Sinner non ha lasciato nessun paese come ha dovuto fare Martina per inseguire i suoi sogni. È italiano da sempre e fino alla prova del contrario ama l’Italia; non ricordo di averlo mai sentito cantare l’inno di Mameli, ricordo invece un nostro politico di grido intonare (ma era giovane, poveretto) un simpatico coro anti-napoletano. Il politico in questione è un italiano vero, che si incazza e ride sguaiato, una anima latina con i controfiocchi.
Sinner sembra un crucco, alto e bianchiccio, diverso dall’italiano olivastro e bassetto. Ha un carattere schivo, forse non fulmina con lo sguardo o è privo dell’immediatezza e della simpatia naturale che a noi italiani viene riconosciuta nel festival dello stereotipo. Ma davvero abbiamo bisogno di rimestare in questo consunto fodero di immagini superate?
È magari curioso che un campione di tennis venga dall’Alto Adige, ma nel nostro paese il più famoso sciatore di sempre (chiedendo scusa a Thoeni) viene da Bologna. Miracoli: Jannik Sinner è italiano come Sonego o Arnaldi, che vinca o no la Davis.

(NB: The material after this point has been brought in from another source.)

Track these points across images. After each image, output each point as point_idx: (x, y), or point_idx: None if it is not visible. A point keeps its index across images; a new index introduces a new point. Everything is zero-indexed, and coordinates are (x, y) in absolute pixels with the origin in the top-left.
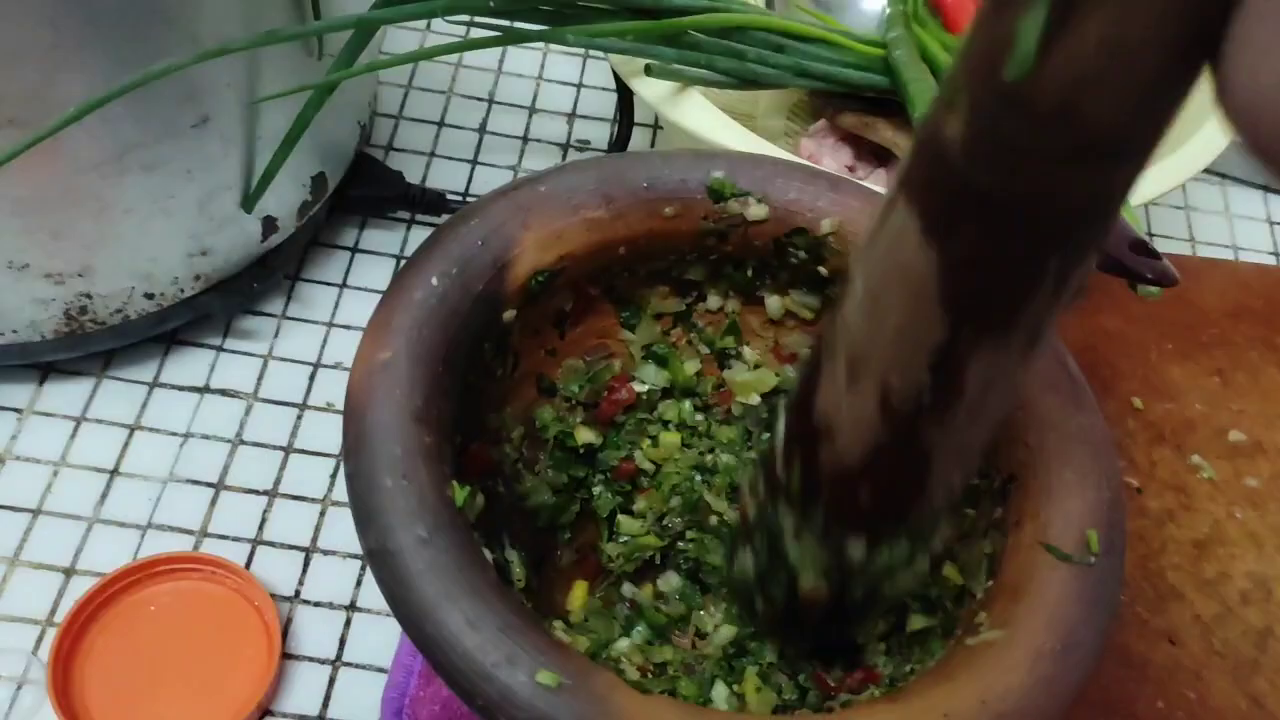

Parla sempre pacatamente, non risponde alle polemiche assurde e sorride, più di quanto non sembri. È italiano anche se, a ben pensarci, in fondo non è così importante, dal momento che a volte qualche connazionale de noantri, tipo il politico di prima, ci fa, magari solo per un secondo, vergognare di esserlo. Viva gli italiani che ci fanno sentire fieri di noi.